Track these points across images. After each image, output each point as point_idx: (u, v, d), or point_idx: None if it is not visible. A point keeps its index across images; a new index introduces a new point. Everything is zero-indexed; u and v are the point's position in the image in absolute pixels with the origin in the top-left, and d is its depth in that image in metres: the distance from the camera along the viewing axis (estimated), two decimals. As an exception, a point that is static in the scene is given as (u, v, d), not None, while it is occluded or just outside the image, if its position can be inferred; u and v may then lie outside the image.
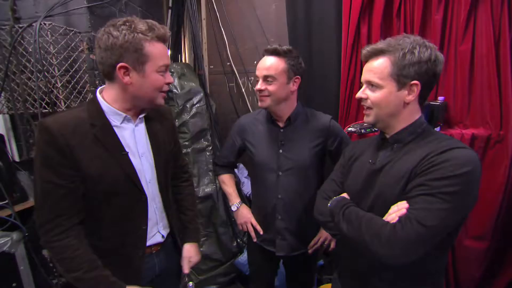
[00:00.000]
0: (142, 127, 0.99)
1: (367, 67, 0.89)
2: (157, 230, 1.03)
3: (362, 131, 1.72)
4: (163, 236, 1.05)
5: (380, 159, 0.91)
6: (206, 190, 2.15)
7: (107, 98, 0.90)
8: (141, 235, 0.97)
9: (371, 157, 0.94)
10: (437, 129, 1.71)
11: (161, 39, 0.87)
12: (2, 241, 1.11)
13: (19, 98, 1.26)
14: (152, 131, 1.01)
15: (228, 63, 2.41)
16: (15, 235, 1.14)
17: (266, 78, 1.19)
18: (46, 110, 1.26)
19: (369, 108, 0.89)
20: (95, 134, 0.85)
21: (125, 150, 0.90)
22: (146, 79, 0.86)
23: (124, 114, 0.91)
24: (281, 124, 1.28)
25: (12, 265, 1.14)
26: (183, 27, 2.40)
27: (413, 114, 0.87)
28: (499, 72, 1.57)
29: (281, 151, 1.25)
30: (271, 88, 1.19)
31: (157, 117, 1.05)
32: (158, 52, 0.86)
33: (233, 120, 1.72)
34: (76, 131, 0.82)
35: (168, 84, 0.92)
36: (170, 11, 2.30)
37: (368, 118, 0.91)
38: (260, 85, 1.20)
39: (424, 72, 0.81)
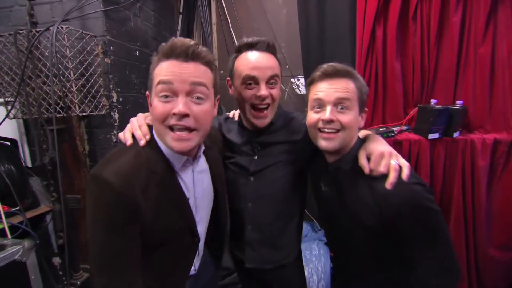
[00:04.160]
0: (201, 163, 0.87)
1: (335, 84, 0.83)
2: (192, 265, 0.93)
3: (384, 135, 1.67)
4: (195, 269, 0.94)
5: (328, 187, 0.94)
6: (217, 196, 2.11)
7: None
8: (184, 276, 0.88)
9: (323, 182, 0.96)
10: (457, 134, 1.65)
11: (168, 55, 0.70)
12: (14, 249, 1.07)
13: (34, 102, 1.24)
14: (212, 165, 0.91)
15: (239, 68, 2.40)
16: (26, 243, 1.10)
17: (269, 80, 0.94)
18: (61, 115, 1.24)
19: (335, 131, 0.83)
20: (158, 184, 0.72)
21: (186, 197, 0.79)
22: (152, 109, 0.73)
23: (185, 157, 0.78)
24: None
25: (23, 274, 1.10)
26: (193, 32, 2.40)
27: (355, 138, 0.88)
28: (521, 74, 1.53)
29: (256, 157, 1.05)
30: (275, 92, 0.96)
31: (212, 144, 0.94)
32: (159, 70, 0.70)
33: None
34: (138, 182, 0.68)
35: (175, 114, 0.68)
36: (181, 16, 2.30)
37: (333, 143, 0.83)
38: (265, 90, 0.92)
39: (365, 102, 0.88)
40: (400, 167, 0.77)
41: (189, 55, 0.70)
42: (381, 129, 1.75)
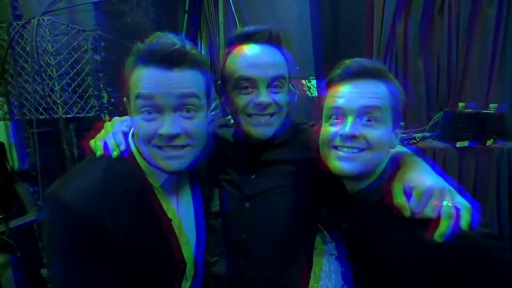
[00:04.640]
0: (188, 178, 0.75)
1: (360, 87, 0.62)
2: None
3: (405, 142, 1.49)
4: None
5: (349, 224, 0.72)
6: (219, 205, 1.97)
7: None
8: None
9: (342, 217, 0.75)
10: (491, 142, 1.45)
11: (147, 61, 0.56)
12: (-14, 266, 0.96)
13: (15, 102, 1.15)
14: (201, 177, 0.78)
15: (246, 69, 2.28)
16: (1, 259, 0.99)
17: (272, 82, 0.72)
18: (43, 117, 1.14)
19: (357, 150, 0.61)
20: (132, 203, 0.61)
21: (168, 218, 0.68)
22: (133, 121, 0.62)
23: (166, 174, 0.65)
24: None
25: (-4, 293, 1.00)
26: (199, 31, 2.30)
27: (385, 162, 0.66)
28: None
29: (253, 176, 0.84)
30: (281, 98, 0.74)
31: None
32: (136, 79, 0.57)
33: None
34: (107, 202, 0.57)
35: (160, 135, 0.57)
36: (186, 14, 2.21)
37: (353, 165, 0.61)
38: (266, 96, 0.71)
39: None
40: (458, 211, 0.52)
41: (174, 61, 0.57)
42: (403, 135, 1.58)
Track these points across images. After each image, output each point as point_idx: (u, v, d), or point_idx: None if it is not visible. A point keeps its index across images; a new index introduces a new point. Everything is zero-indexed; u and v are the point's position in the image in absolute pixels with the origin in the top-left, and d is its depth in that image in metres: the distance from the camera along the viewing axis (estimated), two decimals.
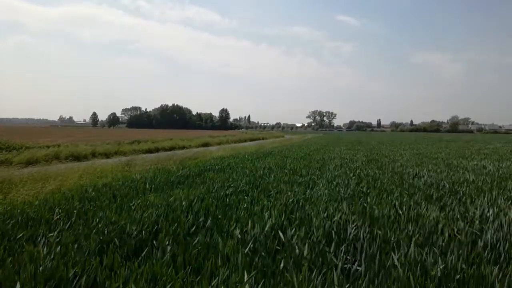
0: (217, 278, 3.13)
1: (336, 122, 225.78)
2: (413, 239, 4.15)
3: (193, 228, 4.55)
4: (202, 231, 4.44)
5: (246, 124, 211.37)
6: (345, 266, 3.48)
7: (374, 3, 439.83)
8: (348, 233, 4.33)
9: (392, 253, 3.71)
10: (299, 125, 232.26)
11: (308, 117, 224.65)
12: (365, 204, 5.98)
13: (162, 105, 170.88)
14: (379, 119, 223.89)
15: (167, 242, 4.00)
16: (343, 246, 3.91)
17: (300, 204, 6.03)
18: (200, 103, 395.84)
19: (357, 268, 3.42)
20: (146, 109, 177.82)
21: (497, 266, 3.41)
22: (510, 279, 3.17)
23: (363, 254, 3.72)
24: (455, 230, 4.56)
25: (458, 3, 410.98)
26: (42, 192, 7.27)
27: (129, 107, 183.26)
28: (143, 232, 4.35)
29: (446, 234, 4.37)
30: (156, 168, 11.58)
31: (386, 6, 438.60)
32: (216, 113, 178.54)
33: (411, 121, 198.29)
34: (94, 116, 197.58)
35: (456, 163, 13.79)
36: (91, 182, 8.59)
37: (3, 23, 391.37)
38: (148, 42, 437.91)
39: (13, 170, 10.78)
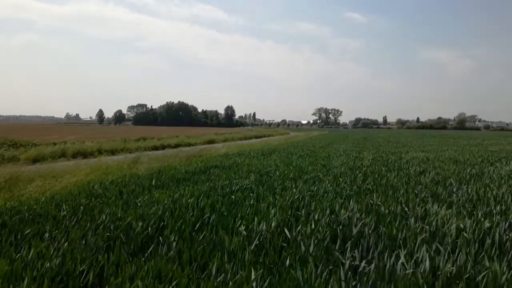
0: (223, 274, 3.12)
1: (342, 119, 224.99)
2: (420, 236, 4.12)
3: (199, 225, 4.56)
4: (207, 228, 4.44)
5: (251, 122, 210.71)
6: (351, 263, 3.46)
7: None
8: (354, 230, 4.31)
9: (399, 250, 3.68)
10: (304, 122, 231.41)
11: (314, 114, 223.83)
12: (371, 201, 5.95)
13: (167, 102, 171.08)
14: (385, 116, 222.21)
15: (172, 239, 4.01)
16: (349, 243, 3.89)
17: (306, 201, 6.01)
18: (205, 100, 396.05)
19: (364, 265, 3.40)
20: (152, 106, 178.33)
21: (506, 265, 3.37)
22: None
23: (370, 252, 3.70)
24: (462, 227, 4.51)
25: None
26: (49, 189, 7.31)
27: (135, 104, 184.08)
28: (149, 228, 4.36)
29: (454, 232, 4.33)
30: (162, 165, 11.61)
31: (393, 2, 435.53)
32: (221, 111, 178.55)
33: (418, 118, 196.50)
34: (100, 113, 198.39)
35: (463, 160, 13.67)
36: (97, 179, 8.63)
37: (11, 21, 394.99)
38: (154, 40, 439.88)
39: (21, 167, 10.87)
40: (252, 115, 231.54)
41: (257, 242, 3.89)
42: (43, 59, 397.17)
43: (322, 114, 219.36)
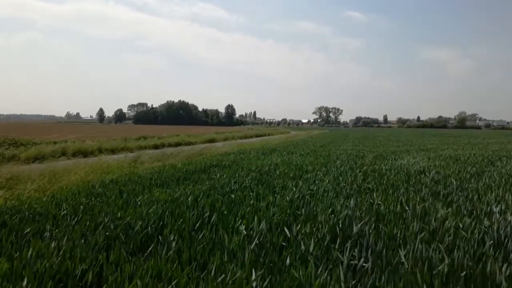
0: (223, 274, 3.12)
1: (342, 118, 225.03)
2: (420, 235, 4.12)
3: (199, 224, 4.56)
4: (207, 227, 4.44)
5: (252, 120, 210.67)
6: (351, 262, 3.46)
7: None
8: (354, 229, 4.31)
9: (399, 249, 3.68)
10: (305, 121, 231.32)
11: (314, 113, 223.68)
12: (371, 200, 5.95)
13: (168, 101, 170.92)
14: (386, 115, 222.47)
15: (172, 238, 4.01)
16: (349, 242, 3.89)
17: (306, 200, 6.01)
18: (206, 99, 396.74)
19: (364, 264, 3.40)
20: (152, 105, 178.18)
21: (506, 264, 3.37)
22: None
23: (369, 251, 3.70)
24: (462, 226, 4.51)
25: None
26: (49, 188, 7.32)
27: (135, 103, 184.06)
##########
What to produce: Your job is to restate, word for word, only the lines from the one holding "40: (252, 115, 231.54)" through the end of the material; pictures stay out.

Response to the task:
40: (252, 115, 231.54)
41: (257, 242, 3.89)
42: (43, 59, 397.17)
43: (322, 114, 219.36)
0: (223, 274, 3.12)
1: (342, 118, 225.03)
2: (420, 235, 4.12)
3: (199, 224, 4.56)
4: (207, 227, 4.44)
5: (252, 120, 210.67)
6: (351, 262, 3.46)
7: None
8: (354, 229, 4.31)
9: (399, 249, 3.68)
10: (305, 121, 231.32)
11: (314, 113, 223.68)
12: (371, 200, 5.95)
13: (168, 101, 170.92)
14: (386, 115, 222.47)
15: (172, 238, 4.01)
16: (349, 242, 3.89)
17: (306, 200, 6.01)
18: (206, 99, 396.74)
19: (364, 264, 3.40)
20: (152, 105, 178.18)
21: (506, 264, 3.37)
22: None
23: (369, 251, 3.70)
24: (462, 226, 4.51)
25: None
26: (49, 188, 7.32)
27: (135, 103, 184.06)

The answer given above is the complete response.